§ Source passage
--- Begin ---
The Library of America’s collection is a splendid and satisfying publication, and a landmark in the history of Edith Wharton’s ever-shifting reputation; but it is not the whole story. In Maureen Howard’s two-volume edition there are sixty-seven stories, which span forty-six years (1891 to 1937). These include three of Wharton’s less well known novellas (“The Touchstone,” “Sanctuary,” and “The Marne”), originally published as individual titles, and some, but not all, of the mostly early stories which she didn’t choose to republish in her lifetime after their magazine appearance. Twenty-two stories are omitted.
The collection reminds us, both in its lavish display of little-known work and in what it chooses to leave out, of what a small proportion of this great and popular writer’s work gets read. And this is even though she now attracts as much attention as she did when The House of Mirth was a big best seller in 1905, eagerly sought after by readers who wanted the lid lifted on New York society, or when The Age of Innocence won the Pulitzer Prize in 1921—awarded, much to her dismay, to the book which “best presented the wholesome atmosphere of American life and the highest standard of American manners and manhood.”
--- End ---
§ Information supplied
--- Begin ---
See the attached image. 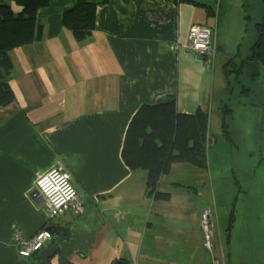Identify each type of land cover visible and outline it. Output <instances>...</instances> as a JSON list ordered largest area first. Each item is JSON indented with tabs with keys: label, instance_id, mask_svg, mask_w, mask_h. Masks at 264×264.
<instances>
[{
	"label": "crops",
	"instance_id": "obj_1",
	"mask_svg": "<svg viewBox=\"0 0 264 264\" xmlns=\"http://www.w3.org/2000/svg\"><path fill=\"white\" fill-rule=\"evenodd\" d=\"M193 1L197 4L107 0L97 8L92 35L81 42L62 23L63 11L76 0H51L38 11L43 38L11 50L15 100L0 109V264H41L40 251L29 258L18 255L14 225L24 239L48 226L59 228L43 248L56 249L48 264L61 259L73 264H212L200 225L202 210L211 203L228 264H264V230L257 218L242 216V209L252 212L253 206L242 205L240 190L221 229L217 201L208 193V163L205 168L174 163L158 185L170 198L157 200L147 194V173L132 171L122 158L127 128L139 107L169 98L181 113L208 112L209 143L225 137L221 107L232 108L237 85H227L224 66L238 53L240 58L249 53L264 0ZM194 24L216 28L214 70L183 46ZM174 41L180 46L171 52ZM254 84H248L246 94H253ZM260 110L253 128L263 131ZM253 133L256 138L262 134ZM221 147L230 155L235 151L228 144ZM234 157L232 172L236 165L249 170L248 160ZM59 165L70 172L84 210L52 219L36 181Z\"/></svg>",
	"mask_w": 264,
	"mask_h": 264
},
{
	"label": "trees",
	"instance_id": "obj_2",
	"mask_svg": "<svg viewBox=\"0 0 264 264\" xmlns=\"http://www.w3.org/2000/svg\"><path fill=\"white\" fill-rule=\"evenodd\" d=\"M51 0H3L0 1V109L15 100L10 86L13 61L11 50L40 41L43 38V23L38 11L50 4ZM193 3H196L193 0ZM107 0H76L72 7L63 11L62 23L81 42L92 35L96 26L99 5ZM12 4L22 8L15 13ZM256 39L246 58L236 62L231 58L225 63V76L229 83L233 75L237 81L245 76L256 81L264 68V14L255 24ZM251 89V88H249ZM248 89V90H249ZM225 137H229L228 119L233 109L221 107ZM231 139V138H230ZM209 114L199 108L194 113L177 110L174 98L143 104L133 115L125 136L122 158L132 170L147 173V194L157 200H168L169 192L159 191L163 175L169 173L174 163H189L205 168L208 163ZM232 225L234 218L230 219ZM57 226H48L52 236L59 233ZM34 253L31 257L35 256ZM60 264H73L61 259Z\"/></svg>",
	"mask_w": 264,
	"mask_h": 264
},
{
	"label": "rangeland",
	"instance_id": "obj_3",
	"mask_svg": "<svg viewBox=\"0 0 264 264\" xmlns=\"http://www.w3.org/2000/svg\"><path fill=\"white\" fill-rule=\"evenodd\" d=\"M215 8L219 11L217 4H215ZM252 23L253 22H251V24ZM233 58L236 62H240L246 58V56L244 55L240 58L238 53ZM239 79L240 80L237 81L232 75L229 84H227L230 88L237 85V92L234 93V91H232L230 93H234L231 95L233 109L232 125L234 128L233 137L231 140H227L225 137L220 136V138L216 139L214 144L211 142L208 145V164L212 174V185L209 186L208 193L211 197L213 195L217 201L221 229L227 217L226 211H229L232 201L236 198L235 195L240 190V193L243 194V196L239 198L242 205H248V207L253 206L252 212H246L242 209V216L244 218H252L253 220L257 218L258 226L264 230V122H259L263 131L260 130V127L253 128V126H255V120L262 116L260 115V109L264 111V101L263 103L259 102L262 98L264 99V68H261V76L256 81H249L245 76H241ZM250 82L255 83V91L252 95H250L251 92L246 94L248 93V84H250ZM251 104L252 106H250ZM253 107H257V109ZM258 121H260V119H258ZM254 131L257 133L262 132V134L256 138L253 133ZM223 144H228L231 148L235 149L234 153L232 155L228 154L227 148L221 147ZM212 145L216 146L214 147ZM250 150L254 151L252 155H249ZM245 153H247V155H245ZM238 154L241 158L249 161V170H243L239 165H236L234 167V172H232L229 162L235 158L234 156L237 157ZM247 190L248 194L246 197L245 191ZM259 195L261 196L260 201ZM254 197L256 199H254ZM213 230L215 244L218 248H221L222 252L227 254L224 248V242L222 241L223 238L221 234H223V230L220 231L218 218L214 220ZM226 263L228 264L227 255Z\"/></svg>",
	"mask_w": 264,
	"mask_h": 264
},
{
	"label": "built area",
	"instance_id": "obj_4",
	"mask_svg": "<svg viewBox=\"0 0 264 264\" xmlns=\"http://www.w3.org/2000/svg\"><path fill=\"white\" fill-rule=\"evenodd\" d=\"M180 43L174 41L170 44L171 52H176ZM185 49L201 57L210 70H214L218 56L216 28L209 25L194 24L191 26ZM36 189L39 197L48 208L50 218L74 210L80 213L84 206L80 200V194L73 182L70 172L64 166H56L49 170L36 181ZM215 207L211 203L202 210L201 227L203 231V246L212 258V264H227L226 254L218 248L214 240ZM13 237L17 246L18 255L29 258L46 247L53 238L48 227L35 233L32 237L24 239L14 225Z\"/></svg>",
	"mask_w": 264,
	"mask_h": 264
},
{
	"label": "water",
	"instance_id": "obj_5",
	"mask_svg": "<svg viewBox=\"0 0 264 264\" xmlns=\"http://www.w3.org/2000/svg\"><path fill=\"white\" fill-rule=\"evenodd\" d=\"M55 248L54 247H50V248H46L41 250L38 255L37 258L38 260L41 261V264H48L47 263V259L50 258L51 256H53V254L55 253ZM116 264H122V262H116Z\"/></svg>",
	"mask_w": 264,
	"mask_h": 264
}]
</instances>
--- End ---
--- Begin ---
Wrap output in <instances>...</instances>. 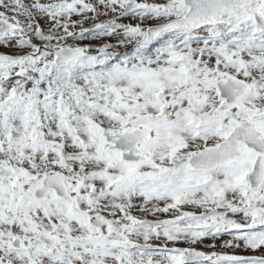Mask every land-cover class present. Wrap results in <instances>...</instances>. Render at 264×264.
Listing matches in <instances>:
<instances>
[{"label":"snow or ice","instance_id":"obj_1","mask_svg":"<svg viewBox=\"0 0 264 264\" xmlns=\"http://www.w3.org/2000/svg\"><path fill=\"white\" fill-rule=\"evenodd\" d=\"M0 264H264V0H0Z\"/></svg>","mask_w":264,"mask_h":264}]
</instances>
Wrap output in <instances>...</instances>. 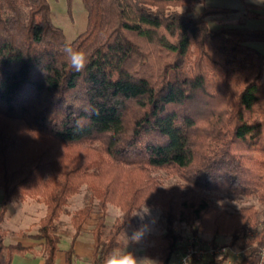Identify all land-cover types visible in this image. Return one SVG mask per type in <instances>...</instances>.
--- End ---
§ Challenge A
According to the Wharton passage, how many stories are left out of Maureen Howard's two-volume edition?
§ Challenge B
Reproduce the Wharton passage word for word, everything from "The Library of" down to "stories are omitted.".
Work only from the Wharton passage and leave the entries aside.

§ Expected answer A
Twenty-two stories are omitted.

§ Expected answer B
The Library of America’s collection is a splendid and satisfying publication, and a landmark in the history of Edith Wharton’s ever-shifting reputation; but it is not the whole story. In Maureen Howard’s two-volume edition there are sixty-seven stories, which span forty-six years (1891 to 1937). These include three of Wharton’s less well known novellas (“The Touchstone,” “Sanctuary,” and “The Marne”), originally published as individual titles, and some, but not all, of the mostly early stories which she didn’t choose to republish in her lifetime after their magazine appearance. Twenty-two stories are omitted.